Rodrigo Martínez
- Birth name: Rodrigo Martínez Manzano
- Date of birth: 7 July 1998 (age 26)
- Place of birth: Argentina
- Height: 1.87 m (6 ft 1+1⁄2 in)
- Weight: 112 kg (247 lb; 17 st 9 lb)

Rugby union career
- Position(s): Prop

Senior career
- Years: Team / Apps / (Points)
- 2019: Jaguares XV / 6 / (0)
- 2020: Ceibos / 2 / (0)
- 2021: Olímpia Lions / 8 / (10)
- 2021–2022: Wasps / 0 / (0)
- 2023–: Dragons / 6 / (0)
- Correct as of 11:53, 6 February 2024 (UTC)

International career
- Years: Team / Apps / (Points)
- 2017–2018: Argentina U20 / 9 / (0)
- 2020–: Argentina XV / 6 / (5)
- 2021–: Argentina / 1 / (0)
- Correct as of 25 September 2021

= Rodrigo Martínez (rugby union) =

Argentine rugby union player

Rodrigo Martínez (born 7 July 1998) is an Argentine rugby union player. His playing position is prop.

Martínez represented both Ceibos and Olímpia Lions in the Súper Liga Americana de Rugby competition in 2020 and 2021 respectively. He was named in the Argentina squad for the 2021 Rugby Championship.

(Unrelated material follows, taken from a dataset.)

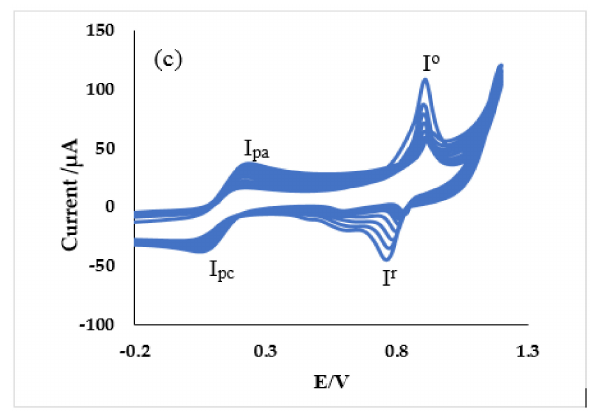
Figure 15. Current response (20 scans) of of (a) SPE / GPE / ZnO NPs / GPE, ( b ) SPE / LPE / ZnO NPs and ( c ) SPE / OPE / ZnO NPs in 10 mM K 3 [Fe(CN) 6 ] prepared in 0.1 M KCl at pH ≈ 7 at the scan rate of 25 mV / s.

He made his debut in Round 5 of the 2021 Rugby Championship against Australia.

On 1 December 2021, Martinez moved to England as he signed for Wasps in the Premiership Rugby for the rest of the 2021–22 season.

Wasps entered administration on 17 October 2022 and Martínez was made redundant along with all other players and coaching staff.